Großrazzia in NRW: Zoll deckt illegale Beschäftigung und Steuerbetrug auf
Marie SimonGroßrazzia in NRW: Zoll deckt illegale Beschäftigung und Steuerbetrug auf
Großrazzia in mehreren Städten am 6. Dezember 2024
Unter der Leitung des Hauptzollamts Düsseldorf fand am 6. Dezember 2024 eine großangelegte Kontrollaktion statt, an der 92 Zollbeamte und 138 Mitarbeiter anderer Behörden beteiligt waren. Geprüft wurden Betriebe verschiedener Branchen – darunter Bars, Kneipen und weitere Gewerbezweige – auf die Einhaltung von Arbeits- und Steuerrecht.
Im Fokus standen die korrekte Anmeldung von Beschäftigten, Sozialleistungen sowie Arbeitserlaubnisse. Die Behörden überprüften zudem die Zahlung des Mindestlohns und suchten nach Anzeichen für ausbeuterische Arbeitsbedingungen. Verdachtsmomente gab es unter anderem auf Sozialabgabenhinterziehung, Lohnunterschlagung, illegale Beschäftigung von Ausländern und Leistungsbetrug.
Während der Aktion wurden unversteuerte Tabakwaren sichergestellt. Die Prüfer kontrollierten außerdem, ob Unternehmen ihren Meldepflichten nachgekommen waren. Ein weiteres zentrales Ziel bestand darin, behördenübergreifend Erkenntnisse über mögliche Clan-Strukturen und illegale Netzwerke zu sammeln.

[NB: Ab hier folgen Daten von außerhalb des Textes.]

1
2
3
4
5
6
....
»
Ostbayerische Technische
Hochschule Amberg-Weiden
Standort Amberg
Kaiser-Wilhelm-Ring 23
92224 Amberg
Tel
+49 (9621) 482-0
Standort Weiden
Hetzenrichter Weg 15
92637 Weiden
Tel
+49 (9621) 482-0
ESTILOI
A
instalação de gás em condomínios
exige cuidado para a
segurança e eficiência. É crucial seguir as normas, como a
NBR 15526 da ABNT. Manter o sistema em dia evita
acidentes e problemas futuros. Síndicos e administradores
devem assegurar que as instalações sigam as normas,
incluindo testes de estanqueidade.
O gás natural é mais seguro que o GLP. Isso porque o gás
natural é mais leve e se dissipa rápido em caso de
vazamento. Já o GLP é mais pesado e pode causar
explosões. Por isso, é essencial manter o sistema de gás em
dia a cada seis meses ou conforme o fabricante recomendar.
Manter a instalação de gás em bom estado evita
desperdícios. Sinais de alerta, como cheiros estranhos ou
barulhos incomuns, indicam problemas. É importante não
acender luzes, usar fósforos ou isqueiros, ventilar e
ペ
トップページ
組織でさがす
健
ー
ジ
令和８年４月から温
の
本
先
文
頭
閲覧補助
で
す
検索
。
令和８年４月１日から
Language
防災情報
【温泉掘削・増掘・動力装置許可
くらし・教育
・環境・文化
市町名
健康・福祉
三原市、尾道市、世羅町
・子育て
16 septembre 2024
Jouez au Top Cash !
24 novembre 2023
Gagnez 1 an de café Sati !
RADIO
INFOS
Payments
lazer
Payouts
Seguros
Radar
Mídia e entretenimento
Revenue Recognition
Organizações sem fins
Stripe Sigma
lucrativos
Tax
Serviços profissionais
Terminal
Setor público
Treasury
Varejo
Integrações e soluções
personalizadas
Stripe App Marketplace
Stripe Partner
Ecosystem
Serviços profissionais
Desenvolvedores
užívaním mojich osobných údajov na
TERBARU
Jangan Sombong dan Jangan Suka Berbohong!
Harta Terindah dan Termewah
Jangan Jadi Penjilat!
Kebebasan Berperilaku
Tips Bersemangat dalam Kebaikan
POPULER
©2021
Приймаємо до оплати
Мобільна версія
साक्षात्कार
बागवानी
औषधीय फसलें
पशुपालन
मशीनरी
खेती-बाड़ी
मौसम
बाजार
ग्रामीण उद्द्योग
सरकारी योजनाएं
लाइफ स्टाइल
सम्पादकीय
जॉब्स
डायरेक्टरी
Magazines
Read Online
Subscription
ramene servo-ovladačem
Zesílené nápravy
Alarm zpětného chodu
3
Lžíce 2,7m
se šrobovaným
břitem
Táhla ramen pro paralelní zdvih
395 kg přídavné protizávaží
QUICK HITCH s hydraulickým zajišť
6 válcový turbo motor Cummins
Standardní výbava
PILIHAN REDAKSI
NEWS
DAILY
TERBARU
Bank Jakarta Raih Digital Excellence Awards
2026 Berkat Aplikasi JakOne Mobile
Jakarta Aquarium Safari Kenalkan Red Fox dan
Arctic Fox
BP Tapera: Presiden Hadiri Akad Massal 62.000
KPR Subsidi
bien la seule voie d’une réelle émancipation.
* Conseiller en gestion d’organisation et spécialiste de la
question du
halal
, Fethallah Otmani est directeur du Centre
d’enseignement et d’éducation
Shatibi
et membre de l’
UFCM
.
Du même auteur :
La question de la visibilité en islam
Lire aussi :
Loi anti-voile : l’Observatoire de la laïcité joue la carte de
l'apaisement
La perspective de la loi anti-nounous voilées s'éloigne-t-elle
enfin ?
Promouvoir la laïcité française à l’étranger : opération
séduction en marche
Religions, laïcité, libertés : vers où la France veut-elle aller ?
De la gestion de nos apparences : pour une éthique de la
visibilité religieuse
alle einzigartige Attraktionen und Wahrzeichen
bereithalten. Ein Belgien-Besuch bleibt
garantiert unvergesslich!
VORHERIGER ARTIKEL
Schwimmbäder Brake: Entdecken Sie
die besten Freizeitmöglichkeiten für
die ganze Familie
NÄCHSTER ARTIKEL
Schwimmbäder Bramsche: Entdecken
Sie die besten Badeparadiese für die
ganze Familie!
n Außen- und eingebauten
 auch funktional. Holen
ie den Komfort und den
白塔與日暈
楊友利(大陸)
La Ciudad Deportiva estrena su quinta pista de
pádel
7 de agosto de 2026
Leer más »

Die Ergebnisse wurden an die zuständigen Stellen zur weiteren Bearbeitung übergeben. Für Rückfragen steht Fabian Pflanz vom Hauptzollamt Düsseldorf als Ansprechpartner zur Verfügung.
Das Zollamt kündigte an, solche gemeinsamen Kontrollen künftig auszuweiten und zu wiederholen. Die beteiligten Behörden werden die Feststellungen nun in ihren jeweiligen Zuständigkeitsbereichen weiterverfolgen. Die Aktion unterstreicht die anhaltenden Bemühungen, illegale Beschäftigung und finanzielle Unregelmäßigkeiten zu bekämpfen.